Prospects for Change & Some Skepticism
From a pragmatic perspective, DMP’s are an ideal target precisely because they already exist. Reforming them does not require new mandates, and parallel efforts of reform are already underway at the NSF.
However, as discussed above, DMP’s have a multiply-determined history with a variety of implementation problems that may make integrating data ethics challenging. The primary purpose of DMP’s is to facilitate the sharing and re-use of data. However, depending on contextual details, in many cases data ethics could proscribe sharing and re-use. The Council would need to carefully recommend how PI’s should address conflicting values. As we should expect, the NIH has explicit guidance on when to restrict data sharing, and so there are models for navigating the balance between sharing and restricting that could be adapted for our purposes. But the types of data encountered in NIH datasets is much more homogenous and medical research infrastructures are experienced at managing data restrictions.

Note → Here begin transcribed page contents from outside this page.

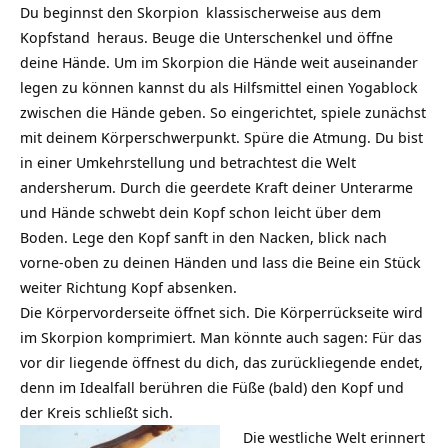
Du beginnst den
Skorpion
klassischerweise aus dem
Kopfstand
heraus. Beuge die Unterschenkel und öffne
deine Hände. Um im Skorpion die Hände weit auseinander
legen zu können kannst du als Hilfsmittel einen Yogablock
zwischen die Hände geben. So eingerichtet, spiele zunächst
mit deinem Körperschwerpunkt. Spüre die Atmung. Du bist
in einer Umkehrstellung und betrachtest die
Welt
andersherum. Durch die geerdete Kraft deiner Unterarme
und Hände schwebt dein Kopf schon leicht über dem
Boden. Lege den Kopf sanft in den Nacken, blick nach
vorne-oben zu deinen Händen und lass die Beine ein Stück
weiter Richtung Kopf absenken.
Die Körpervorderseite öffnet sich. Die Körperrückseite wird
im Skorpion komprimiert. Man könnte auch sagen: Für das
vor dir liegende öffnest du dich, das zurückliegende endet,
denn im Idealfall berühren die Füße (bald) den Kopf und
der Kreis schließt sich.
Die westliche Welt erinnert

The many variations in how different disciplines treat research data could multiply the ways in which we need to describe research data ethics—it will be undesirable and likely impossible to develop a single framework of data ethics. Also, because DMP’s are presently treated as boilerplate by many PI’s, we risk turning nascent data ethics efforts into something that looks like compliance. Of the individual directorates’ DMP instructions, only the Biology directorate mentions ethics, so this recommendation to include ethics in DMP’s will represent a cultural shift.
We might look to professional research organizations for ideas about how to avoid this. For example, the Association of Internet Researchers (AoIR) has some thoughtful materials about professional ethics, including a substantial list of ethics questions that should be asked at the outset of a project. These questions could be adapted for a DMP overhaul, much along the lines that Paul Uhlir recommended above—trying to find a sweet spot that accommodates diversity— and AOiR also hosts an ethics wiki, which might be a useful model to maintain engagement with PI’s.
It should be noted that recent policy changes elsewhere impact the decision to target DMP’s as the likeliest target for integrating ethics into big data research. Among the other targets discussed at the prior meeting was finding opportunities to have more big data research fall under human subjects protections, especially IRBs. While this was mostly dismissed at the meeting, it is still worth noting that the National Research Council recently proposed changes to the Common Rule governing human subjects protections. If adopted, these revisions would seem to entirely exempt most research methods used in big data from IRB oversight, reducing the niches that could plausibly host data ethics.
*Funding for the Council for Big Data, Ethics, and Society was provided by the National Science Foundation (#IIS-1413864).